START THE INPUT

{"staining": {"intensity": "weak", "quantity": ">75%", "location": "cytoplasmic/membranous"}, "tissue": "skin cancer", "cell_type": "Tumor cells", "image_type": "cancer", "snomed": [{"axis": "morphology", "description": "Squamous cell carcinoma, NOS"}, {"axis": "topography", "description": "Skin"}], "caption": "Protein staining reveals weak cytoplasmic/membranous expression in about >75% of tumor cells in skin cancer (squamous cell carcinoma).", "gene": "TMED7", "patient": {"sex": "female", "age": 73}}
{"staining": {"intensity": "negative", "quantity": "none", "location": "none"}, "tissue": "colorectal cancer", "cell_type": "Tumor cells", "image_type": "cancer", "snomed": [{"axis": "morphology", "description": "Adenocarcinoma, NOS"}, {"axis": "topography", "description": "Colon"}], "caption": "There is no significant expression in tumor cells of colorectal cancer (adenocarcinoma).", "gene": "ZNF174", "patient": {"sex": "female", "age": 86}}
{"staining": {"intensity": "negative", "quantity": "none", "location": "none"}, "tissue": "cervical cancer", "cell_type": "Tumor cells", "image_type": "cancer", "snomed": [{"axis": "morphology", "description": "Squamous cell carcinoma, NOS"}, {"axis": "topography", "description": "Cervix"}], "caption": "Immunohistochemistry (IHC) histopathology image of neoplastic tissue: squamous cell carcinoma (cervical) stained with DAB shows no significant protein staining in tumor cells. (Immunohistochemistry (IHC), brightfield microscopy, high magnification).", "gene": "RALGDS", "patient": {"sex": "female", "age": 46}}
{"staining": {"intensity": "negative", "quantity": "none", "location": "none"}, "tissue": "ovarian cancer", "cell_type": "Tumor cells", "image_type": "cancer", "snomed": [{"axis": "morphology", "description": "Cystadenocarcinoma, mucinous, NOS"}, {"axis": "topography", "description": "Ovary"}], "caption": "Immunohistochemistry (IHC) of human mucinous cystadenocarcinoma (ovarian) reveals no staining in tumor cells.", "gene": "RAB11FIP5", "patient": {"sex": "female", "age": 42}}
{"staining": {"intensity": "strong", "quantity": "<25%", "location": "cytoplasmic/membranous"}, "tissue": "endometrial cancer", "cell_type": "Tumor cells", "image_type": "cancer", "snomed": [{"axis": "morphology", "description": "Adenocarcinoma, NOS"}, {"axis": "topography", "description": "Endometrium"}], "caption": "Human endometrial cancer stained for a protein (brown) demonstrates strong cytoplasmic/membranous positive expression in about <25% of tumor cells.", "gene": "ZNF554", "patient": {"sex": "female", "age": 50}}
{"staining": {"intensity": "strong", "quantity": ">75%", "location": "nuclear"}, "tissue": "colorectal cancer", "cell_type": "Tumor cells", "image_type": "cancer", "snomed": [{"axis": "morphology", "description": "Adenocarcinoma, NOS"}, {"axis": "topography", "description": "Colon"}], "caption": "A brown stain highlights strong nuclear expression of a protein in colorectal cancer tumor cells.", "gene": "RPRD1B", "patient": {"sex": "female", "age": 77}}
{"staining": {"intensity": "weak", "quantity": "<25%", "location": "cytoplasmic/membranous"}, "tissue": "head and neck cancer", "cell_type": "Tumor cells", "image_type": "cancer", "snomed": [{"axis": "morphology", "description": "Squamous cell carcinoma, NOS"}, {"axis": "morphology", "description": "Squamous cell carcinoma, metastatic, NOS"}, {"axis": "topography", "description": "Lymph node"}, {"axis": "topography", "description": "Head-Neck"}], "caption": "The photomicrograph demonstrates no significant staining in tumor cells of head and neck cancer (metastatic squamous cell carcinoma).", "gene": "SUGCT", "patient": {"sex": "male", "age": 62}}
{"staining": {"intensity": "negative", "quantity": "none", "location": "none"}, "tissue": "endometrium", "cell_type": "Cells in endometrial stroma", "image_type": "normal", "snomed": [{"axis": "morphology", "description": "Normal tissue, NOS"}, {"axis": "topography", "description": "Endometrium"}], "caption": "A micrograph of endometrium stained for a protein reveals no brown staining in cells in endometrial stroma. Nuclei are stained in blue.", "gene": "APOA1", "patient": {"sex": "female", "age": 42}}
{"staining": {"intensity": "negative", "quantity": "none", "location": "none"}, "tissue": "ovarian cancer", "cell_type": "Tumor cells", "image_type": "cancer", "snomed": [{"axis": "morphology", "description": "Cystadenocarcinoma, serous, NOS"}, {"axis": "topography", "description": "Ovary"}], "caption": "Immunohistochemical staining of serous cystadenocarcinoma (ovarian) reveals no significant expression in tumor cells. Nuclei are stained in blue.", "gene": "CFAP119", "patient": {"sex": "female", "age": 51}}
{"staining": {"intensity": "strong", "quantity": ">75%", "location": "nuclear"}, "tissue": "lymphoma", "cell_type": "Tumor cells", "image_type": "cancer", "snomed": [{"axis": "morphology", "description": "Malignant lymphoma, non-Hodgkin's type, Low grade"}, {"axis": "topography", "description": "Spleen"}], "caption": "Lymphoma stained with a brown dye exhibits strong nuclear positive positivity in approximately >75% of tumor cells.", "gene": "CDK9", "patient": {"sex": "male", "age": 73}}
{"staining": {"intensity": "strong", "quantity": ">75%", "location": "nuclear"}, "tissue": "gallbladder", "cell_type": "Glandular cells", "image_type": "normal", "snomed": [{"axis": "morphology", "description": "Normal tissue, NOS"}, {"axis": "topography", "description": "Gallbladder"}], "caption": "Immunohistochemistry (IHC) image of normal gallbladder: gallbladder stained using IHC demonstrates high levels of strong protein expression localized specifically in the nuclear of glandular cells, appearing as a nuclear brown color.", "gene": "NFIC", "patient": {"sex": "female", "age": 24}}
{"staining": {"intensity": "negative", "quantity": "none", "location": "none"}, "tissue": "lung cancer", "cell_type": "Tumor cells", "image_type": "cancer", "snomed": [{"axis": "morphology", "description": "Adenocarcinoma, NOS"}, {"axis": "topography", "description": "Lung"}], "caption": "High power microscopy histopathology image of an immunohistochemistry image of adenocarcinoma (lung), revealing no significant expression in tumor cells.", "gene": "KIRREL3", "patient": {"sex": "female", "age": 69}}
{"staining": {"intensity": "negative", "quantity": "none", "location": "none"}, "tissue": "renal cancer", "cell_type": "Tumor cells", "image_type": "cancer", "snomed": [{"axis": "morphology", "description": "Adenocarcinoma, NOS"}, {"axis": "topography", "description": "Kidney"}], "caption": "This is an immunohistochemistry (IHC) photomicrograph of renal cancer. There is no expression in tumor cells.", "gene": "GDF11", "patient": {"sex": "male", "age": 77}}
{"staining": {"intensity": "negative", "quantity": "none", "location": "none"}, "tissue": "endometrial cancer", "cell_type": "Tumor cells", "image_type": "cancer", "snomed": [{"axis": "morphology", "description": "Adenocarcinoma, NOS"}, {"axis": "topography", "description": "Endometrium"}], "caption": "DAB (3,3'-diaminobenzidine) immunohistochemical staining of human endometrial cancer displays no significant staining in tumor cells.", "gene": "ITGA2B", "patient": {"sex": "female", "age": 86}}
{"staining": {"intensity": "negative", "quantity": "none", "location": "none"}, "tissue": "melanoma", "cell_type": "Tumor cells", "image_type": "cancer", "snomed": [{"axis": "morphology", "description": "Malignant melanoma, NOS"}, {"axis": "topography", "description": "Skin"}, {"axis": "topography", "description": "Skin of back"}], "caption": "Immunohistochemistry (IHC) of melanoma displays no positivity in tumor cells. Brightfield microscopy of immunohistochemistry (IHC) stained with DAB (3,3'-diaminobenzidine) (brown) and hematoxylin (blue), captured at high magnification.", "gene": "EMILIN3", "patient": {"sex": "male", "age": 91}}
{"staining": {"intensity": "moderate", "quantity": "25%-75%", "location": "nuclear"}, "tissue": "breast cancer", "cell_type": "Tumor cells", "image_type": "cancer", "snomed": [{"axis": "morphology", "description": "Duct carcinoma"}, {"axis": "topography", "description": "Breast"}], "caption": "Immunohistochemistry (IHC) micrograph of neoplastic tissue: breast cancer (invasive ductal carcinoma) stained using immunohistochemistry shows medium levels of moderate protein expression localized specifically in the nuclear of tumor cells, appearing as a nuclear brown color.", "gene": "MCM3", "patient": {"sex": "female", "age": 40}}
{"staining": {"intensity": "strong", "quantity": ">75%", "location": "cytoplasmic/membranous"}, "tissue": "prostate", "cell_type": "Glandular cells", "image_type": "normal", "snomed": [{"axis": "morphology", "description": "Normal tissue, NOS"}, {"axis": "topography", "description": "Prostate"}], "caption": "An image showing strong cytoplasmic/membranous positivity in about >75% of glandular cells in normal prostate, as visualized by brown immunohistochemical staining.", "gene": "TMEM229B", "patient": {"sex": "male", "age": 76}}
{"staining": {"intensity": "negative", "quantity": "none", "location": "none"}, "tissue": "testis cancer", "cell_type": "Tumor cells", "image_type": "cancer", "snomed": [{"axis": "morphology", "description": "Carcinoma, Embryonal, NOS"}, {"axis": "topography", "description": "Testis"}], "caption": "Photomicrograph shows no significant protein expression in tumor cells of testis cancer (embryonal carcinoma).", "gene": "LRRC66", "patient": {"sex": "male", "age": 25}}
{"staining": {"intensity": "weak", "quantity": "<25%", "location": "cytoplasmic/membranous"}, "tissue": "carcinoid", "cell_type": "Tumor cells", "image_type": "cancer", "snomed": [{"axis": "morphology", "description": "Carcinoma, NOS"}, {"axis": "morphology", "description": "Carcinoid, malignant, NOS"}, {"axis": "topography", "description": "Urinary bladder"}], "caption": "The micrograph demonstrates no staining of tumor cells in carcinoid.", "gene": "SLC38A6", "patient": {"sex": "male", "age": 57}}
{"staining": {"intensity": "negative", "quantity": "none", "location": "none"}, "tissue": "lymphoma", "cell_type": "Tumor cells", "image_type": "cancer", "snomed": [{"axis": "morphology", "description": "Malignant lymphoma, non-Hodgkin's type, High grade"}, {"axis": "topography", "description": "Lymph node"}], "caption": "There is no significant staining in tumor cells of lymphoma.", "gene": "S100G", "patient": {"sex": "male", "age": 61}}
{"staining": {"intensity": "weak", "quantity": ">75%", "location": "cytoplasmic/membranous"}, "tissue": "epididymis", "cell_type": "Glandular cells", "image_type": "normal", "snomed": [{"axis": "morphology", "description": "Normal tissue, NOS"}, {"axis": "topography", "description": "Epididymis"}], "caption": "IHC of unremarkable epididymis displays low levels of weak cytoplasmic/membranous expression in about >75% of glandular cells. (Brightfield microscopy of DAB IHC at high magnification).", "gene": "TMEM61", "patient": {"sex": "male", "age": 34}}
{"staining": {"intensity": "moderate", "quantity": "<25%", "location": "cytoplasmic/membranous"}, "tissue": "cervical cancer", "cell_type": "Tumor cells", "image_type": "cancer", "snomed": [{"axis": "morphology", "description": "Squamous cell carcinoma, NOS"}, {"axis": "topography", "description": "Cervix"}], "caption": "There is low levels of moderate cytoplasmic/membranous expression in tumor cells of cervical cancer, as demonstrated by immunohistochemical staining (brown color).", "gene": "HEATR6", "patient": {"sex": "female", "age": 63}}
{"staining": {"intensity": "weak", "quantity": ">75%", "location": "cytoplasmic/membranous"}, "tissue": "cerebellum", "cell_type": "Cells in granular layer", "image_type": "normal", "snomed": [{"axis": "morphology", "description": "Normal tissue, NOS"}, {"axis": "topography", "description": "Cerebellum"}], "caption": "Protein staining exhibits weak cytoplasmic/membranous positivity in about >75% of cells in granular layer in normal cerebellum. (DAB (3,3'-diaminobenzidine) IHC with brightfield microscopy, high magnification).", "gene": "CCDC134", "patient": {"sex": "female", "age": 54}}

END THE INPUT

(EXERCISE)
Copy the entries above exactly, but only from the line holding "non-Hodgkin's type, Low" through the line holding "(IHC) image of", both included.

(SOLUTION TO THIS EXERCISE)
{"staining": {"intensity": "strong", "quantity": ">75%", "location": "nuclear"}, "tissue": "lymphoma", "cell_type": "Tumor cells", "image_type": "cancer", "snomed": [{"axis": "morphology", "description": "Malignant lymphoma, non-Hodgkin's type, Low grade"}, {"axis": "topography", "description": "Spleen"}], "caption": "Lymphoma stained with a brown dye exhibits strong nuclear positive positivity in approximately >75% of tumor cells.", "gene": "CDK9", "patient": {"sex": "male", "age": 73}}
{"staining": {"intensity": "strong", "quantity": ">75%", "location": "nuclear"}, "tissue": "gallbladder", "cell_type": "Glandular cells", "image_type": "normal", "snomed": [{"axis": "morphology", "description": "Normal tissue, NOS"}, {"axis": "topography", "description": "Gallbladder"}], "caption": "Immunohistochemistry (IHC) image of normal gallbladder: gallbladder stained using IHC demonstrates high levels of strong protein expression localized specifically in the nuclear of glandular cells, appearing as a nuclear brown color.", "gene": "NFIC", "patient": {"sex": "female", "age": 24}}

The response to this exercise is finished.